§ PAGE EXTRACT:
※ ※ ※

Editorial Jon Pertwee stars in Doctor Who: Inferno

Published on August 29th, 2013 | by Christian Cawley

The Doctor Who DVD Conundrum

Since 1996 BBC Worldwide (in its various guises) has released every complete Doctor Who story (and a few that are not) on DVD. Some might expect that to be the end of it – except that the releases haven’t stopped.

Jon Pertwee stars in Doctor Who: Inferno

Since 2010 several “special editions” have been released – first as part of the Revisitations box sets and latterly (in the case of, say, 1970′s Inferno and 1973′s The Green Death) as single releases. Now, these are excellent releases, full of excellent new special features alongside those found in the originals, new commentaries and often freshly upgraded video and audio.

In fact, it’s wonderful that BBC Worldwide and the Restoration Team are able to have the time and resources to dedicate to these special editions, and long may this situation continue. The problem for older fans, however, is what to do with the original DVDs…

It isn’t easy parting with much-loved Doctor Who; I still have several VHS tapes on my shelf, such as The Tom Baker Years and More Than 30 Years In The TARDIS (although only one of these has been released on DVD…). But if you need to make space for the new special editions, there are several things you can do.

※ ※ ※

§ GIVEN INFORMATION:
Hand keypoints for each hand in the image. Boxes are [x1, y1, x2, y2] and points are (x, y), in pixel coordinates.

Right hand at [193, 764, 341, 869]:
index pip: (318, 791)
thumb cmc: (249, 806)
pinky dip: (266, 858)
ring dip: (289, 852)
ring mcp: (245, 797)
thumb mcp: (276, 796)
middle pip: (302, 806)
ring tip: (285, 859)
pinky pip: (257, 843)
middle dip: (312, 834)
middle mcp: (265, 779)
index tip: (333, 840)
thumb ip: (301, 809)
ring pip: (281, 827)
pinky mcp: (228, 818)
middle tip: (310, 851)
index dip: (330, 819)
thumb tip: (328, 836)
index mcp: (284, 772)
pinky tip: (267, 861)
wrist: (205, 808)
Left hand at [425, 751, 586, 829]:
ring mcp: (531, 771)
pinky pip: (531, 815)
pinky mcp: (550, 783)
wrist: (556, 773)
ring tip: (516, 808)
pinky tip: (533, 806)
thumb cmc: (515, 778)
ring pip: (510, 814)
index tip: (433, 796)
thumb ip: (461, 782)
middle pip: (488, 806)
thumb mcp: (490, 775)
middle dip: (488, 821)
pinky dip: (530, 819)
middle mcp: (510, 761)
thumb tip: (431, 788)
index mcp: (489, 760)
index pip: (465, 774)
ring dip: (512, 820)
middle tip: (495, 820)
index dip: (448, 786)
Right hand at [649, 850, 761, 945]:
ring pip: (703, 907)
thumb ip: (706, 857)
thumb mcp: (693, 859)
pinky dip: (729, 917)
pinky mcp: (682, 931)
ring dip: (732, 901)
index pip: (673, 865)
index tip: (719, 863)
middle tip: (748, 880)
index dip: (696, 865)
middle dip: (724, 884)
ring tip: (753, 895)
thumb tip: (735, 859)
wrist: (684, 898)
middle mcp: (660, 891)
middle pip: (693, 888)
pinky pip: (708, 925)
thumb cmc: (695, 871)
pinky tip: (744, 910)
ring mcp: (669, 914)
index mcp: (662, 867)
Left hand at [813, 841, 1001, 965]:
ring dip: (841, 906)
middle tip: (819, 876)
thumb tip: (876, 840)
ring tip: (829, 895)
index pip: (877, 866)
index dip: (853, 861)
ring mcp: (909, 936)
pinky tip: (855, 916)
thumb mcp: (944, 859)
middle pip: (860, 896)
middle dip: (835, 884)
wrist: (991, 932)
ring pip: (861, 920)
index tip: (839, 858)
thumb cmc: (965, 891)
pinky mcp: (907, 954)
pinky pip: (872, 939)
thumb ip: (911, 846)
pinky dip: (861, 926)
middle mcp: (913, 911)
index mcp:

※ ※ ※

§ THE TASK:
Can you carry on the Doctor Who DVD article, placed above the listing, from where it stops?

§ EXERCISE ANSWER:
  1. First and foremost, consider donating your old DVDs to a local charity shop, one that could do with the money and relies on the goodwill of donations and volunteers. In my view you should steer clear of the “corporatised” charities and stick with local causes that you preferably already know about.
  2. If this isn’t possible for some remarkable reason, why not donate your DVDs to a school or library? Local colleges running media production courses may also welcome the gesture.
  3. Are there any young Doctor Who fans in your area? Such a concept was barmy back when I bought the TV Movie on DVD, but these days fans are everywhere, so you might be able to score some credibility giving some classic Who to younger neighbours or relatives.
  4. Finally – and it pains me to suggest this - you might also sell your old DVDs online. This would be a particularly useful option if you’re short of cash and want to collect the special editions. You might, for example, sell an old copy of The Visitation to help towards the new release.

Doctor Who DVDs are so popular these days, and it’s an odd state to be in, especially for the older fans who spent years willing the show to come back and snapping up the limited number of cassettes and DVDs in WHSmith or HMV before their local rivals got in first.

Shelf space aside, this isn’t a bad problem to have really, is it?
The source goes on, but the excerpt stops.